Автор книги: Сюзанна Тамаро
Жанр:
Современная проза
сообщить о нарушении
Текущая страница: 15 (всего у книги 21 страниц)
Дни проходили так: я отправлялся в школу, а они вместе – на работу. Я возвращался, когда они находились еще в больнице, и до ужина был предоставлен самому себе. После обеда, как мы условились, я должен был заниматься. Ходил я теперь в старший класс, и мне задавали уйму уроков, но учиться мне нисколечко не хотелось. В голове роилось столько разных идей, поэтому я уходил гулять до самого вечера. У меня, конечно, были определенные любимые места, где я бывал чаще всего. Особенно мне нравилась дорога вдоль моря.

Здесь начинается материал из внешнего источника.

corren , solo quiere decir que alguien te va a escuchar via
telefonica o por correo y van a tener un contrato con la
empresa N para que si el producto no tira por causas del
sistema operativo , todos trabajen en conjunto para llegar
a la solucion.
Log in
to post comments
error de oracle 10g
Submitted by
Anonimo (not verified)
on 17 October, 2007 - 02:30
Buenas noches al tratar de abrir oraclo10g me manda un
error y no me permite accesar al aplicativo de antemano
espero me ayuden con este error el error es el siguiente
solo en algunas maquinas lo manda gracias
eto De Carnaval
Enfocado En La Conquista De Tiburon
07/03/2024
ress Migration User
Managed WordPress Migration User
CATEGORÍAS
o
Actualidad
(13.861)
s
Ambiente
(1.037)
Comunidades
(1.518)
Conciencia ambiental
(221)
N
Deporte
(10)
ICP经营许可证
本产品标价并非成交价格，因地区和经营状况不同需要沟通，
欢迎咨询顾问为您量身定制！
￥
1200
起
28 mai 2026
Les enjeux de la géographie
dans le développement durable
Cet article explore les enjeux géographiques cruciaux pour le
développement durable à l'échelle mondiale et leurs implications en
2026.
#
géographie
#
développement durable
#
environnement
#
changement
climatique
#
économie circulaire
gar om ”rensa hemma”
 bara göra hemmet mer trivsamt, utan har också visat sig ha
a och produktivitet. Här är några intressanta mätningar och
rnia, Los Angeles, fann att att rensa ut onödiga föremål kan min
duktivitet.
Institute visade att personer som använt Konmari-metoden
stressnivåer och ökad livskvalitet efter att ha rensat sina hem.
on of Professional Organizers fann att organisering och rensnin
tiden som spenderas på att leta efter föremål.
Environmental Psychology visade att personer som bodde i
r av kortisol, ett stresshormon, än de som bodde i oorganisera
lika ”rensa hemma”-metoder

Нередко с соседнего болота туда прилетали болотные курочки и нырки, иногда и поганки, и я часами наблюдал за ними. Смотрел, как они изящно двигаются по песку среди пластиковых пакетов, и все записывал в свою белую тетрадку. Вечером, когда мать и отчим возвращались, они убеждались, что я дома. Я включал лампу на письменном столе, ставил локти на какую-нибудь книгу и притворялся, будто читаю. Мама была ужасно довольна, когда видела полоску света под дверью, и шептала мужу: «Он все еще занимается, сидит над книгами». Он тоже был доволен, так доволен, что однажды вечером даже погладил меня по голове и сказал: «Вот человек набирается ума-разума!» Только я не был доволен. Из-за канареек, конечно. Они любили друг друга, я уже убедился в этом. Но еще не решили иметь детей. Каждое утро, прямо в пижаме, я бежал к ним, но так и не находил в клетке ничего нового. Я начал беспокоиться. У канареек нет бороды, нет грудей, понимаете? А вдруг продавец ошибся, и это две самки или, еще хуже, два молодых самца? Короче, чем дальше, тем больше я беспокоился.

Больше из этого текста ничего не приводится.